WHAT YOU ARE ASKED TO DO: Pick out every line in the data below that contains the string "ankle", and copy each of those lines in full.

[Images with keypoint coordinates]
_____
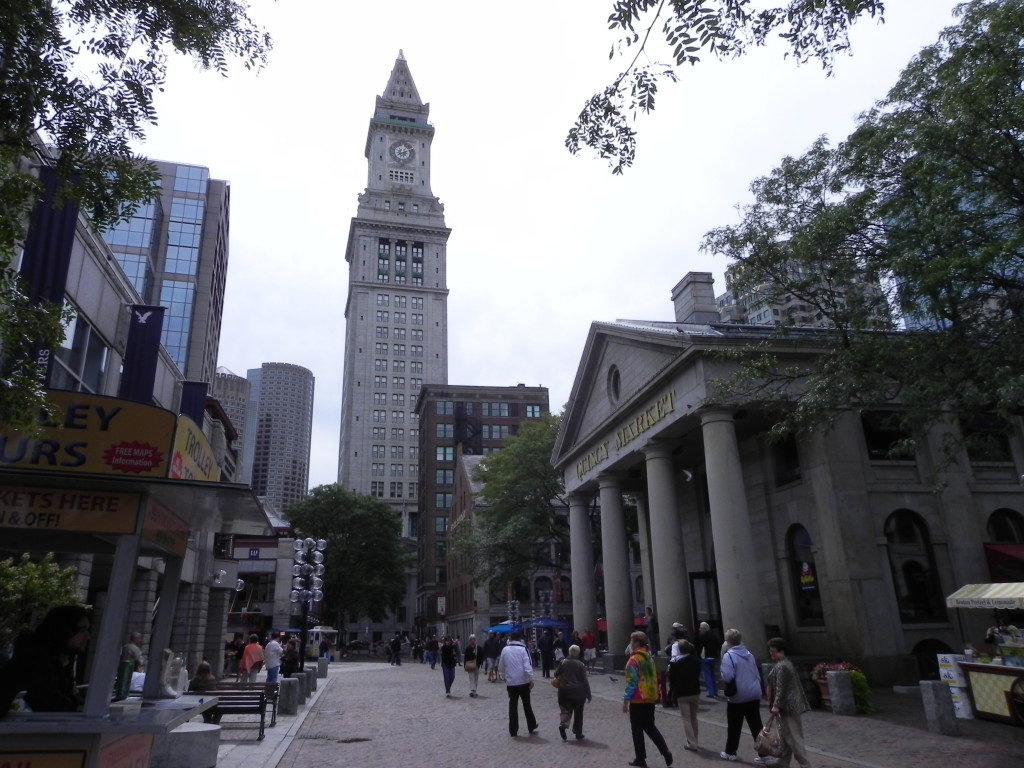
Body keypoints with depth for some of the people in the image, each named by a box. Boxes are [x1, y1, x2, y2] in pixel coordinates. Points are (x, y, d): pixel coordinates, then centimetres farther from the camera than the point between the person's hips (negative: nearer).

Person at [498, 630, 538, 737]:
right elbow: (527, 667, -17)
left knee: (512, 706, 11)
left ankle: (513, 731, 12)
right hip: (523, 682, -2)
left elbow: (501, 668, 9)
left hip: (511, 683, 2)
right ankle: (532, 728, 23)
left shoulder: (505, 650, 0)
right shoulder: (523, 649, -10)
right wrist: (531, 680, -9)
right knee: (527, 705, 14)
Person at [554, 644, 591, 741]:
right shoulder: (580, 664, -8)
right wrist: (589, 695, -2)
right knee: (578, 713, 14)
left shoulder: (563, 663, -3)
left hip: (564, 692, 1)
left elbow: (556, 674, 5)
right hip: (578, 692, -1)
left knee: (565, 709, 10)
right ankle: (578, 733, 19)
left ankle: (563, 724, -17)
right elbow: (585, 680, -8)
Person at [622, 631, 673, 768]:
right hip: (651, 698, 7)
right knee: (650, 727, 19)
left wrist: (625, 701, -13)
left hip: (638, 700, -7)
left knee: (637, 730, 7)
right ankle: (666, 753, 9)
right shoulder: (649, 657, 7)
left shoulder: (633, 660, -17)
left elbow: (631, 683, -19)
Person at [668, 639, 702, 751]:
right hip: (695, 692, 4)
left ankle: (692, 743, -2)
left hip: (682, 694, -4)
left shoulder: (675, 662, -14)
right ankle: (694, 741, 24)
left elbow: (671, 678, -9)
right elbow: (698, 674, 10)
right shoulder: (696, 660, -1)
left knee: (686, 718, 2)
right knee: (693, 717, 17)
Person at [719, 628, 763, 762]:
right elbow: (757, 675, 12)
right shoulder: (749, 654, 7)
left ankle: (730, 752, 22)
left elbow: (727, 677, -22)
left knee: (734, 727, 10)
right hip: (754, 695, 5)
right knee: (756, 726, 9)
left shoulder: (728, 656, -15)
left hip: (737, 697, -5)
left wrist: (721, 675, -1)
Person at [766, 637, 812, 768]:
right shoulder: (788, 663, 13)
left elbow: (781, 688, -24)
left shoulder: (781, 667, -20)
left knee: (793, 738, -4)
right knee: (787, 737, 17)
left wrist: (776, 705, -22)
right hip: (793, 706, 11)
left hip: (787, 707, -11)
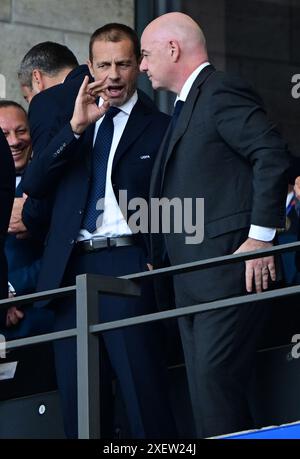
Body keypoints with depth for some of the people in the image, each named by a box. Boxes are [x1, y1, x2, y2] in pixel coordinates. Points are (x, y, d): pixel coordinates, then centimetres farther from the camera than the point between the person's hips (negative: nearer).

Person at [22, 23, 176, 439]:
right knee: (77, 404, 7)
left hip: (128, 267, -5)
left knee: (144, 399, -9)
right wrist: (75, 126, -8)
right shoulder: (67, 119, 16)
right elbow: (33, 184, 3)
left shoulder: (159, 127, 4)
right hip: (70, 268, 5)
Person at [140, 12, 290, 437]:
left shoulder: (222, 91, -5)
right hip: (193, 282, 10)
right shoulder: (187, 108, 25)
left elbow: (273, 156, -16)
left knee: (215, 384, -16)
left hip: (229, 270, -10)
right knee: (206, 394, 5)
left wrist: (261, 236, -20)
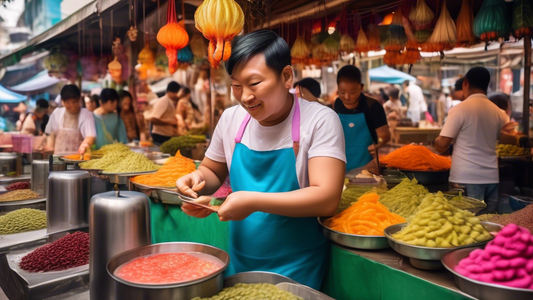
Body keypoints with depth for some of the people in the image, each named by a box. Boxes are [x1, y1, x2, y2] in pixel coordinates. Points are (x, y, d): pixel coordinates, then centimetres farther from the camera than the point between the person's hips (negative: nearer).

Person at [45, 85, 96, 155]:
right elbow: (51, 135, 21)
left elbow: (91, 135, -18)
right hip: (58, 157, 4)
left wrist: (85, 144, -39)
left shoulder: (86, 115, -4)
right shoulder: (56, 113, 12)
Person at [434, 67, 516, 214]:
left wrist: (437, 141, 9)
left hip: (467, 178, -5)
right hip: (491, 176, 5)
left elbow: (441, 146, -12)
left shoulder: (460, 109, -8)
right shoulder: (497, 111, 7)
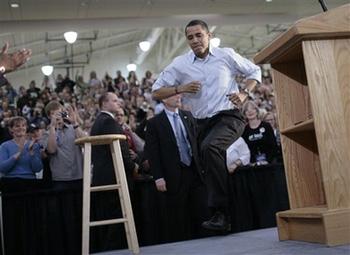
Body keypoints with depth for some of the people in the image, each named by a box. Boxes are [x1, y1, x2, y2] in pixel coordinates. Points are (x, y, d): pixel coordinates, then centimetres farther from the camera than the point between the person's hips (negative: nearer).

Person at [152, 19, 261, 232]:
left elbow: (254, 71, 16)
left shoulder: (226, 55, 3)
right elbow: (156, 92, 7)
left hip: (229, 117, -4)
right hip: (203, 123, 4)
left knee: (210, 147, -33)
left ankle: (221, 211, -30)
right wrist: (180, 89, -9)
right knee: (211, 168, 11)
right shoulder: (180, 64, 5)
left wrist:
_____
THE ANSWER:
left ankle: (513, 731, 12)
right ankle: (532, 728, 23)
right ankle: (578, 733, 19)
left ankle: (563, 724, -17)
right ankle: (666, 753, 9)
left ankle: (692, 743, -2)
right ankle: (694, 741, 24)
left ankle: (730, 752, 22)
left ankle: (221, 211, -30)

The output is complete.